As models increase in complexity and have more predictor variables on which to perform splits, random forests outperform linear models by as much as 35 m3/h (left hand side of Figure 2). We can also see a steep increase in R-squared performance, boosting the variance explained from around 0.95 to values higher than 0.99 (right hand side of Figure 2).
The best RF model, RF v10, is based on all candidate variables. The best linear model, Linear v17, makes use of all the candidate variables and the three additional interaction terms.
Prediction using best model variants
From Figure 2, we can see that the best RF model outperforms the best linear model considerably on both performance metrics. RF v10 has an RMSE of 11.7 m3/h, whilst Linear v17 has an RMSE of 47.6 m3/h.
Figure 3 shows the predictive performance of the best models (linear and RF) by overlaying predicted and observed values.
The best linear model (left hand side of Figure 3) does a reasonable job of approximating the observed losses. In particular, it can be seen that the peaks in the predicted water losses are concurrent with observed values. However, it struggles to predict major step changes in water losses: note that the trough in 2007 observed in catchment 1 is not reflected in the prediction. More generally, the predicted peaks and troughs in catchment 1 have a smaller magnitude than those observed. The linear model for catchment 2 appears to perform better, but this is probably due to the much lower magnitude and variation in water losses observed in catchment 2, reducing the absolute magnitude of the differences.

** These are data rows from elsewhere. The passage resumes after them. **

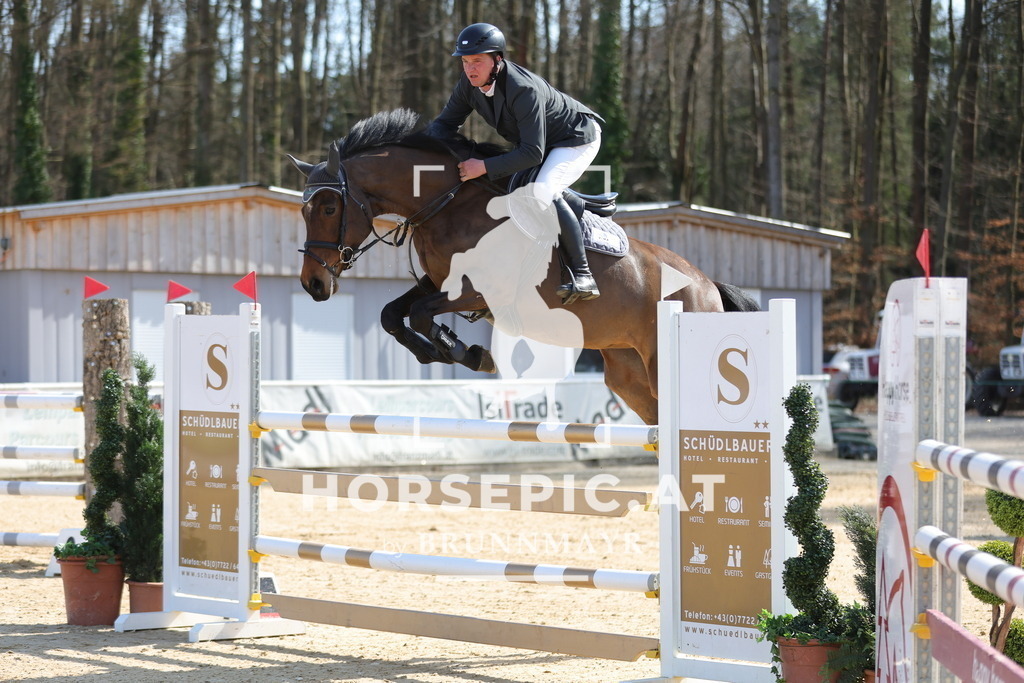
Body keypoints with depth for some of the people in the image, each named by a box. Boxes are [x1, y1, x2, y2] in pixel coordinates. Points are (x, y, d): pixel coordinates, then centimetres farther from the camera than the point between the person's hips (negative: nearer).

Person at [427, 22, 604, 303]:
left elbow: (532, 153, -37)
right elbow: (446, 122, -1)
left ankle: (582, 275, -27)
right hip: (531, 141, 9)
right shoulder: (470, 83, -14)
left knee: (542, 191, -31)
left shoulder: (524, 90, -37)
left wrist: (485, 167, -42)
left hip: (577, 139, -9)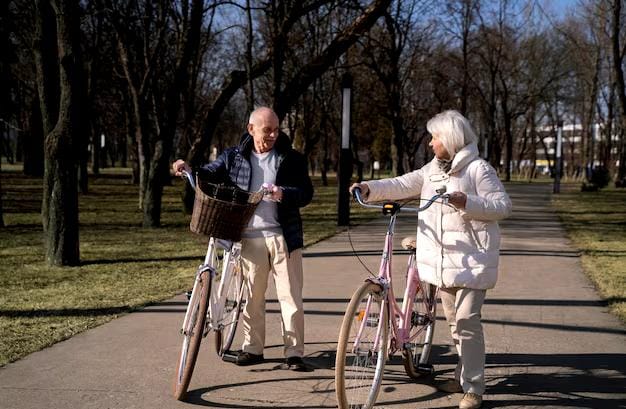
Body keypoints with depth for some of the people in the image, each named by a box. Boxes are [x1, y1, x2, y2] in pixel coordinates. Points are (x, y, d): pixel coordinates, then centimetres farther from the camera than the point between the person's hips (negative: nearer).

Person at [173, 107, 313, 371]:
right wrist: (189, 170, -11)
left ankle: (294, 352, 7)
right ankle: (253, 348, 22)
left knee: (290, 296, -1)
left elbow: (307, 192, 0)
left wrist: (284, 194, -20)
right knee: (252, 296, 9)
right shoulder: (235, 157, 8)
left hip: (284, 237, -1)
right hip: (250, 238, 2)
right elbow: (210, 174, 10)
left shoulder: (291, 158, 3)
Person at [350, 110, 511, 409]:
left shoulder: (478, 169, -9)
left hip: (470, 260, -7)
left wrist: (465, 201, -24)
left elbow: (503, 206, -12)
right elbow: (401, 185, 8)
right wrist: (368, 188, -5)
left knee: (467, 322, -9)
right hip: (443, 261, 7)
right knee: (454, 322, 16)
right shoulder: (432, 170, 12)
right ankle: (463, 376, 30)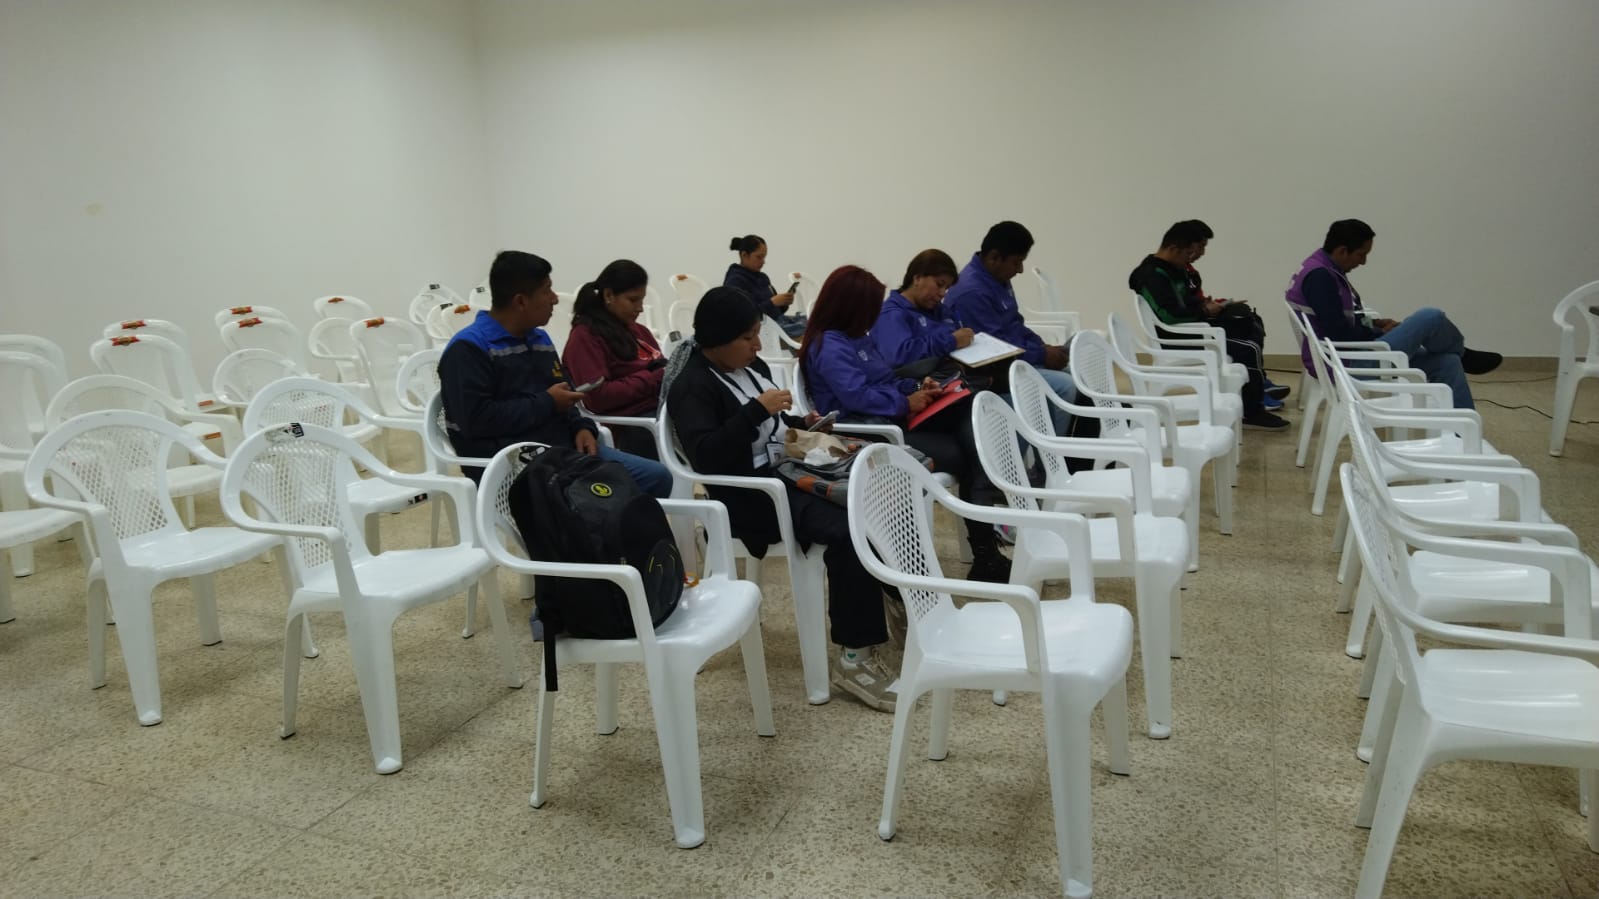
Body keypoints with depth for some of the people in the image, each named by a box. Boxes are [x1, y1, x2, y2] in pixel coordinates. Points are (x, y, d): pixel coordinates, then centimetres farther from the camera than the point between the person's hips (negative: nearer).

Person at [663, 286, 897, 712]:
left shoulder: (750, 366, 15)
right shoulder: (692, 387, -10)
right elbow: (705, 456, -25)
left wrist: (802, 424, 6)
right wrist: (757, 409, -23)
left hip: (790, 469, 9)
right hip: (752, 493, -9)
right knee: (848, 528, -30)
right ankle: (854, 655, -22)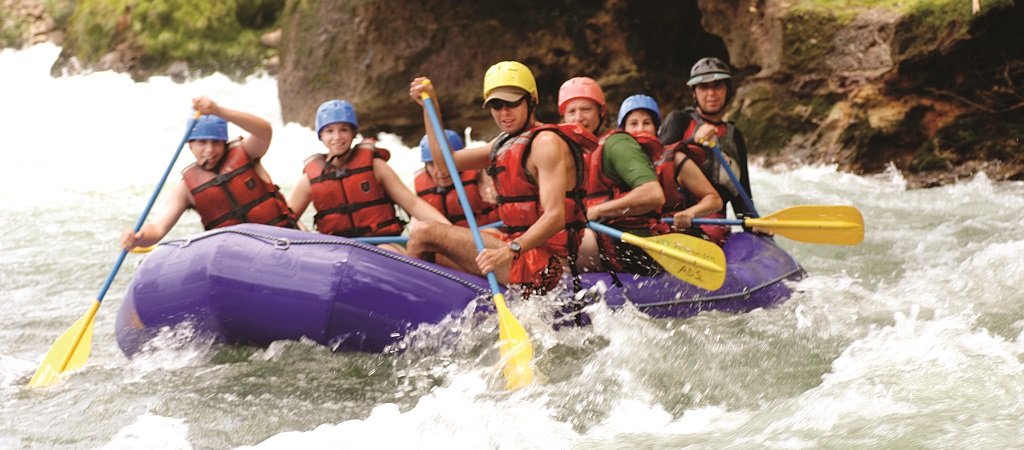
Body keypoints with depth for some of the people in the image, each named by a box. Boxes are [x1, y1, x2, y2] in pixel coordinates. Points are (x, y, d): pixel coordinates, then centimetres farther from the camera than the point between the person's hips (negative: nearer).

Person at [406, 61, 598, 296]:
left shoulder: (547, 142, -13)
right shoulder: (507, 143, 17)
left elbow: (555, 217, -25)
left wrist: (511, 251, -39)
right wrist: (430, 106, 16)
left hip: (542, 264, -10)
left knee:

From the best RF model (right hand side of Figure 3) water losses predictions are indistinguishable from the observed values for almost all of the period. The model shows some variance around the observed values, as the model is not perfect. Visual comparison of both sides of Figure 3 demonstrates the advantages of using RF models over linear regression.
This study has compared the performance of traditional linear regression models and random forests for the prediction of water losses. Through experimental comparison of the two techniques using data from one UK water utility, random forests were identified as the more successful technique.
Linear models are sufficient for determining temporal trends in water losses but under-represent the variance that has been historically observed. This results in under-predicting the peaks and over-predicting the troughs. The use of these models to aid in the setting or evaluation of leakage targets would not bear the current level of public and regulatory scrutiny. Random forests provide a more robust alternative with a significantly higher predictive power.
The cross-validation performance of the models provides an estimate of the performance of the model on new data but the true performance is unknown. It is possible that the models presented in this report provide better predictions on the training dataset than they would on other data. This study could be developed further by validating the models on more recent data between 2012 and 2017 to test its performance on truly unseen data. This would provide additional confidence in future predictions using random forests.